Cholecystoduodenal fistula: a rare cause of intestinal obstruction, an extraordinary cause of hematemesis.

Introduction

Cholecystoenteric fistulas are a rare complication of gallstone disease. They are associated with ischemia and inflammation, which cause erosion and ultimately fistulization of the gallbladder wall. Among these, cholecystoduodenal fistulas are the most prevalent, with highly variable clinical presentation. In most cases, they are asymptomatic and are diagnosed incidentally during imaging tests or abdominal surgery; however, they can also occur, less frequently, in the form of recurrent cholangitis or pancreatitis, abscesses, intestinal obstruction due to biliary ileus, or, exceptionally, in the form of gastrointestinal bleeding[1]. With regard to biliary ileus, it should be noted that the terminal ileum is the most common site of impaction, but sometimes the stones become lodged in more proximal sections such as the jejunum or duodenum, causing gastric obstruction known as Bouveret's syndrome[2].

Clinical case

We present the case of a 70-year-old foreign patient with a personal history of chronic kidney disease on renal replacement therapy, symptomatic cholelithiasis, and abdominal surgery for which no reports are available. He came to the emergency room with epigastric pain and hematemesis with hemodynamic instability. Laboratory tests showed hemoglobin of 7.5 g/dL (previous 12.8 g/dL) along with worsening of baseline renal function with creatinine at 9.2 mg/dL. A gastroscopy was performed, which revealed upper gastrointestinal bleeding secondary to a duodenal ulcer of inflammatory origin, probably in the context of a foreign body, suggesting gallstones lodged at that level. An attempt was made to remove it, but this was unsuccessful, revealing an ulcer with an adherent clot and congestive edges without active bleeding in the underlying mucosa (Figure 1).

Figure 1

Upper gastrointestinal endoscopy image showing gallstones lodged in the duodenum, revealing an ulcer with an adherent clot and congestive edges in the underlying mucosa.

A CT scan of the abdomen was then performed due to suspicion of a cholecystoduodenal fistula. This imaging test reveals an 8 mm cholecystoduodenal fistula with air bubbles in the vesicular lumen and rarefaction of the perivesicular and periduodenal fat, without the duodenal lithiasis described in the endoscopy, together with an extraluminal contrast focus in the wall of the gallbladder, probably due to a small aneurysm (Figure 2).

Figure 2

Coronal and sagittal CT scans of the abdomen with initial contrast, showing an 8 mm cholecystoduodenal fistula with rarefaction of fat adjacent to the gallbladder and duodenum.

Figure 3

Bouveret's syndrome secondary to passage of a 2.6 cm cholelithiasis to the first portion of the duodenum through a cholecystoduodenal fistula that has increased significantly in size. Occupation of the gastric chamber and first and second portions of the duodenum by blood material.

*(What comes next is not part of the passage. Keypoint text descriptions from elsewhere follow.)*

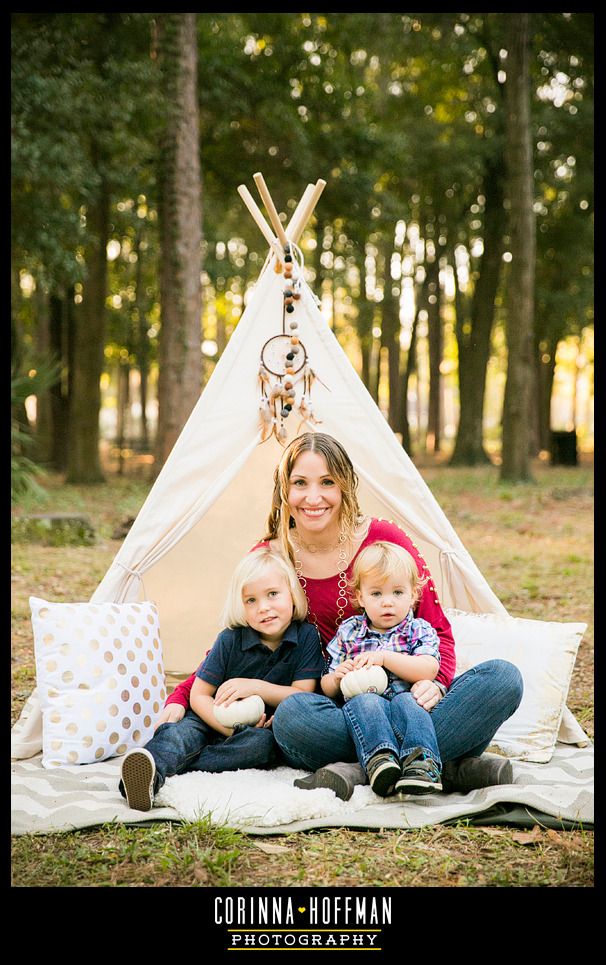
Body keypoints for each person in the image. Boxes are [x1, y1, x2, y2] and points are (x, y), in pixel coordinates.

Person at [165, 432, 523, 802]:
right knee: (292, 717)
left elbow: (438, 632)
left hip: (408, 699)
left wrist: (438, 684)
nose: (313, 497)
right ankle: (440, 764)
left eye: (327, 483)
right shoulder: (272, 554)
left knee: (503, 678)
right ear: (283, 490)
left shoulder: (384, 539)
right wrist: (182, 694)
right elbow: (237, 636)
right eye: (299, 483)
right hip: (331, 713)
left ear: (345, 486)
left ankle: (359, 768)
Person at [119, 547, 324, 811]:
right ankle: (146, 774)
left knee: (262, 747)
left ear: (292, 596)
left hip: (256, 730)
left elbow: (302, 694)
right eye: (251, 600)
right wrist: (223, 726)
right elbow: (199, 694)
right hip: (209, 716)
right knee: (181, 735)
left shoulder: (306, 636)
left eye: (273, 594)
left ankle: (183, 764)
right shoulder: (230, 639)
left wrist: (255, 688)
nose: (264, 607)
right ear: (240, 605)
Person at [323, 540, 443, 797]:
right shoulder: (349, 631)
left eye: (397, 593)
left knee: (410, 703)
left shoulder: (418, 629)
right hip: (364, 708)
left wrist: (385, 658)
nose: (387, 602)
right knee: (364, 701)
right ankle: (380, 761)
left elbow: (428, 669)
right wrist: (337, 677)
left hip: (406, 702)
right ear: (360, 598)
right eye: (377, 594)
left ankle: (422, 764)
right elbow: (326, 682)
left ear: (413, 595)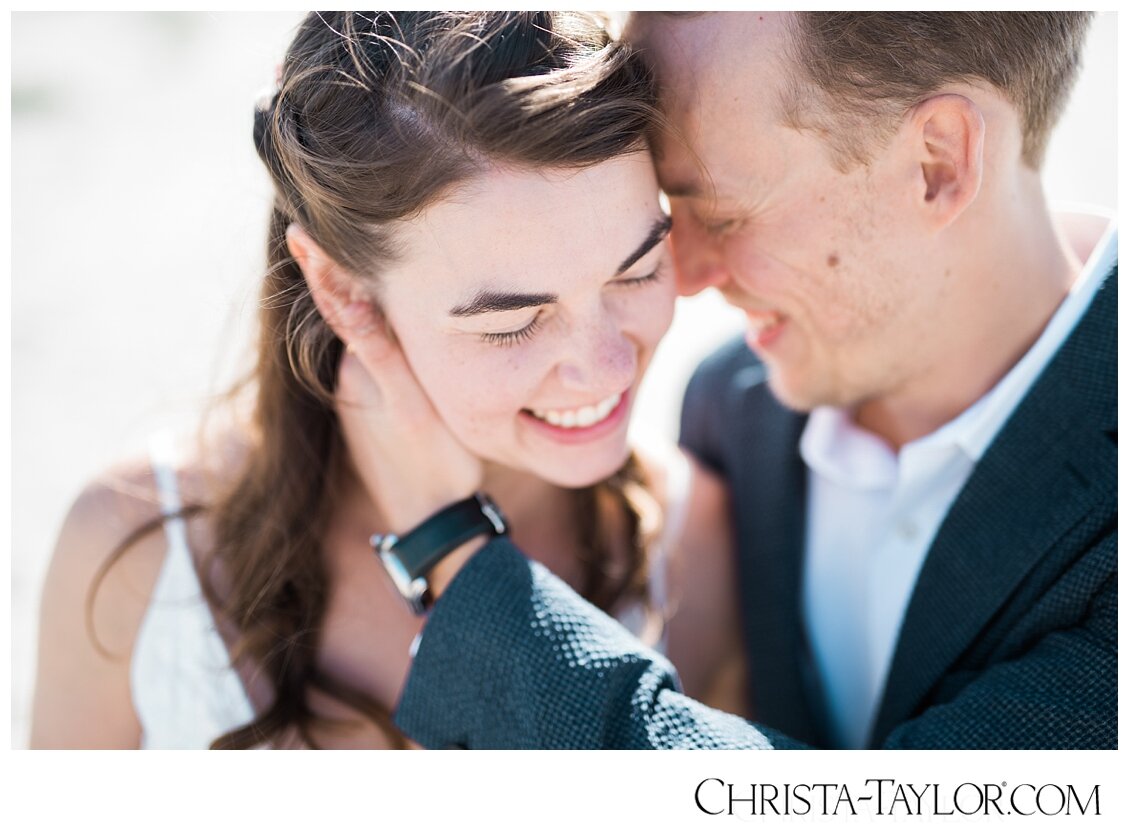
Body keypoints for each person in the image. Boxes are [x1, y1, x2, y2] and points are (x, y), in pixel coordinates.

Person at [344, 11, 1116, 748]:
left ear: (936, 164)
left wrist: (454, 553)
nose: (676, 277)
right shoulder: (730, 406)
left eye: (721, 214)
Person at [28, 11, 749, 749]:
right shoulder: (137, 549)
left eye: (638, 270)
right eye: (511, 322)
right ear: (341, 289)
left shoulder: (696, 545)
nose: (607, 366)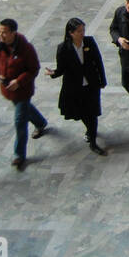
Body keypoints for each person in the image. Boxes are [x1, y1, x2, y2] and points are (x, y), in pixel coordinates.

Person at [0, 17, 49, 171]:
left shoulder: (26, 48)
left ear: (13, 33)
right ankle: (41, 123)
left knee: (19, 121)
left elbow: (34, 68)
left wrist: (19, 81)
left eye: (4, 32)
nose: (1, 35)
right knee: (24, 109)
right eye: (0, 32)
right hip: (8, 90)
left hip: (22, 90)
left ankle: (19, 154)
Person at [46, 17, 108, 156]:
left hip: (91, 85)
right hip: (74, 87)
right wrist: (53, 73)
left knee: (92, 113)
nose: (82, 33)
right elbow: (61, 69)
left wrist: (102, 79)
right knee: (82, 113)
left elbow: (98, 61)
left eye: (83, 30)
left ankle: (92, 140)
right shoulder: (63, 48)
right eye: (79, 31)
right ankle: (90, 130)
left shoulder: (89, 42)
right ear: (71, 33)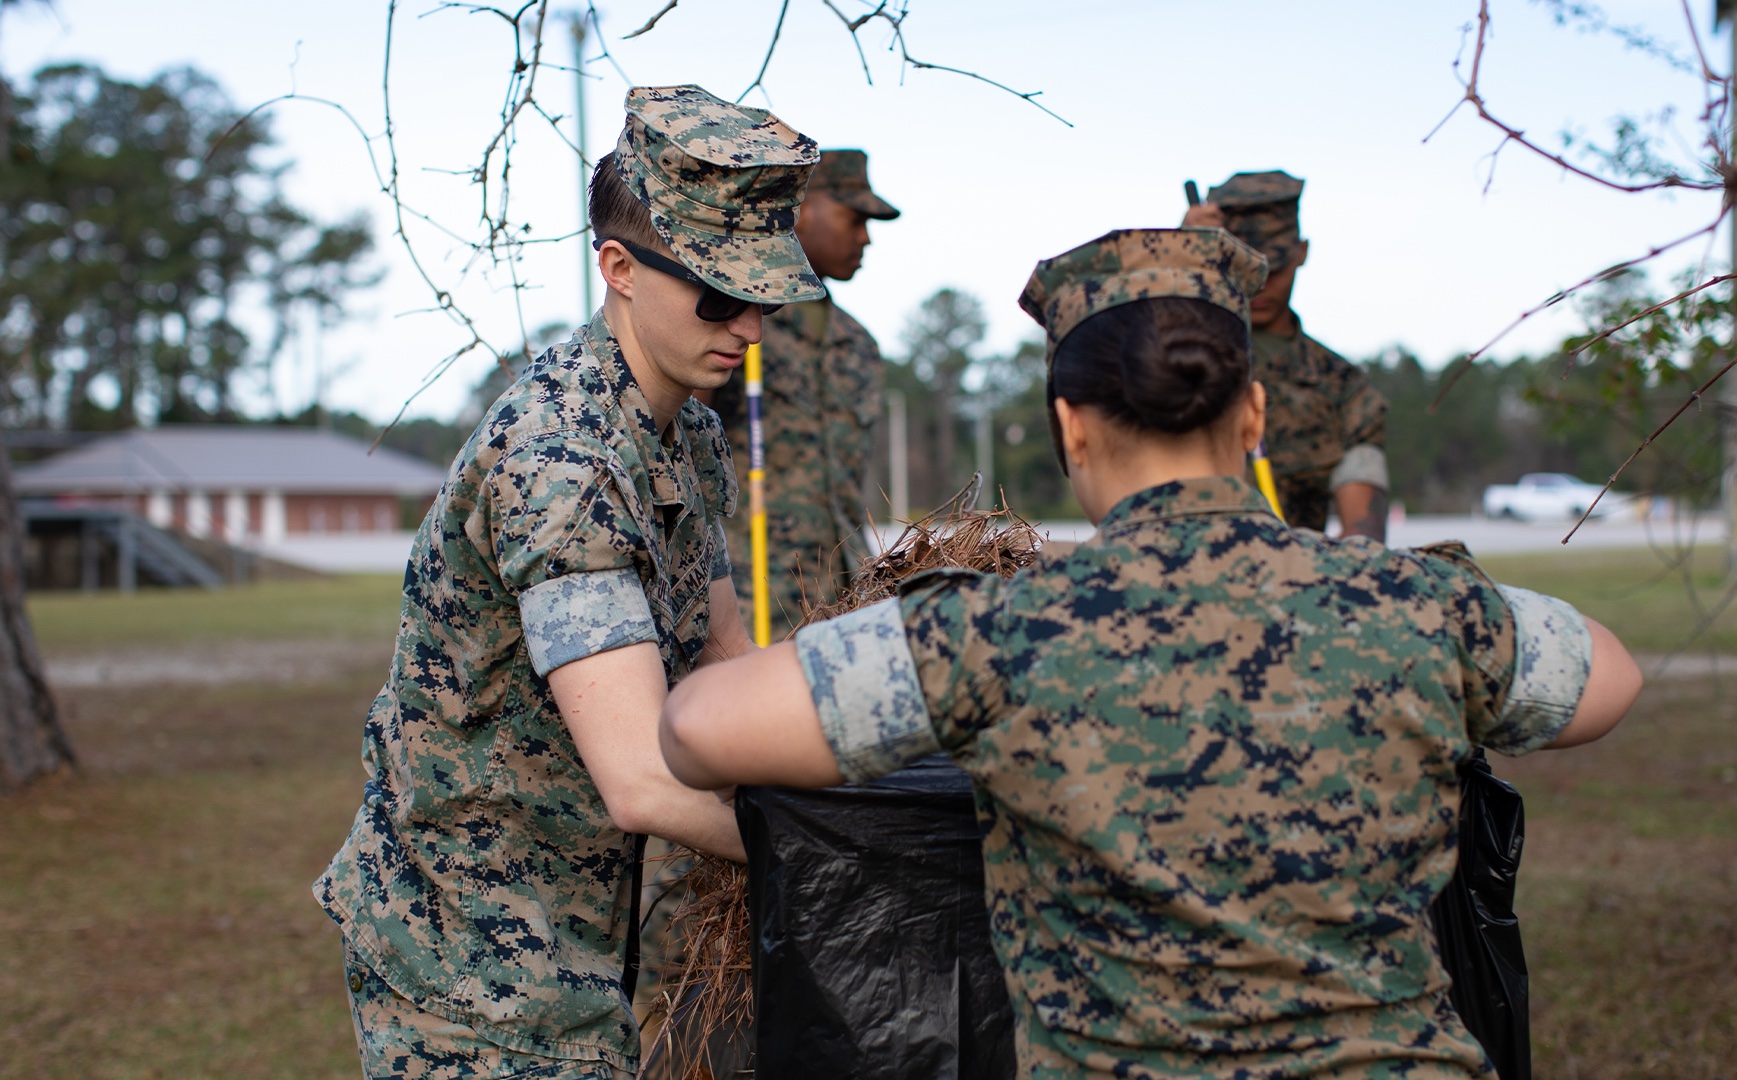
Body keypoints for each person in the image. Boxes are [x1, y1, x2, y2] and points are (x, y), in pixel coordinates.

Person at [657, 227, 1643, 1078]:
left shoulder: (998, 633)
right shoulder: (1414, 606)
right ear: (1253, 416)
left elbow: (700, 733)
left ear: (1070, 428)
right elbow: (1608, 679)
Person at [313, 85, 826, 1079]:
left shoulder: (688, 435)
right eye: (718, 297)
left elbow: (723, 661)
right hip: (467, 947)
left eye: (763, 296)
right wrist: (832, 852)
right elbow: (640, 780)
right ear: (619, 269)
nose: (750, 328)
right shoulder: (562, 465)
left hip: (573, 913)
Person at [704, 149, 898, 638]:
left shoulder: (857, 344)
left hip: (844, 603)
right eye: (854, 219)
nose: (866, 237)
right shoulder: (736, 325)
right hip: (752, 604)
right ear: (801, 210)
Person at [1184, 170, 1391, 541]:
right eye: (1244, 269)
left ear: (1302, 252)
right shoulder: (1175, 361)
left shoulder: (1341, 385)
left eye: (1274, 268)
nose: (1260, 284)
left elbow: (1365, 538)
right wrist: (1179, 268)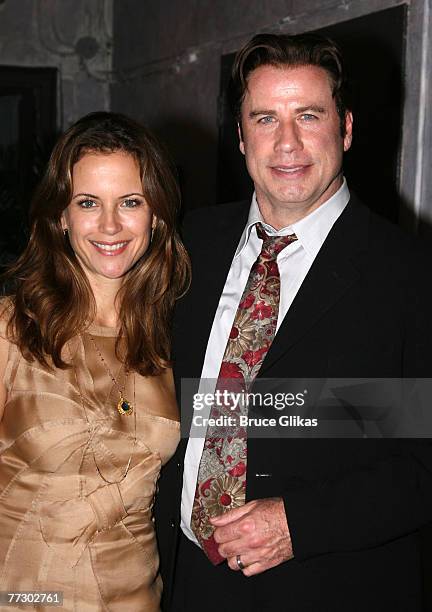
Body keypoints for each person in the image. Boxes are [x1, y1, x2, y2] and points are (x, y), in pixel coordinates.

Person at [155, 33, 432, 611]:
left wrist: (298, 524)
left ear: (346, 128)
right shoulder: (191, 246)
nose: (287, 142)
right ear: (240, 135)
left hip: (326, 587)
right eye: (264, 118)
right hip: (182, 585)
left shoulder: (409, 274)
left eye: (308, 115)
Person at [0, 112, 190, 611]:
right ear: (60, 215)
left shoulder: (173, 337)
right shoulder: (11, 328)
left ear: (157, 216)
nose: (110, 225)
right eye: (88, 203)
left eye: (130, 202)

The patient is discharged pending scheduled surgery, but returns a few weeks later with epigastric pain and vomiting with hemodynamic instability. A new abdominal CT scan is performed with findings that are compatible with Bouveret's syndrome secondary to cholelithiasis in the first portion of the duodenum due to a known cholecystoduodenal fistula that had increased significantly in size. He also presented with dilation of the gastric chamber and the first and second portions of the duodenum, which were occupied by hyperdense material suggestive of blood, with an active bleeding point observed on the wall of the gallbladder (Figures 3-4).

Figure 4

Active bleeding point in the gallbladder wall near the infundibulum, in the area where a small pseudoaneurysm was described in the previous CT scan.

Based on the above, the patient underwent open cholecystectomy, with hemostasis of the aneurysmal bleeding and removal of the duodenal gallstones. He was subsequently discharged after treatment with empirical antibiotic therapy and good progress.

Discussion

The clinical presentation of a cholecystoduodenal fistula in the form of upper gastrointestinal bleeding, although well described in the literature, is a very rare finding. Invasion of the cystic artery by a duodenal ulcer can cause massive bleeding, and a gallstone can cause erosion of the same artery, thus causing bleeding. In the review conducted by Park JM et al., endoscopic hemostasis was attempted in up to 4 of the cases described, but surgery was ultimately necessary in all of them[3],[4]. In summary, gastrointestinal bleeding caused by a cholecystoduodenal fistula usually requires surgery, as it is unlikely that the bleeding will resolve with conservative treatment or endoscopic hemostasis.

On the other hand, the fact that this same patient subsequently developed Bouveret's syndrome is unusual. As in our case, the definitive treatment for this complication is surgical, although there is no consensus on the appropriate surgical procedure. The most commonly used procedure is enterolithotomy with open cholecystectomy, given the chronic inflammation and anatomical distortion[1],[2].

In conclusion, cholecystoduodenal fistulas should be considered in the differential diagnosis when a patient with a history of biliary disease presents with gastrointestinal bleeding.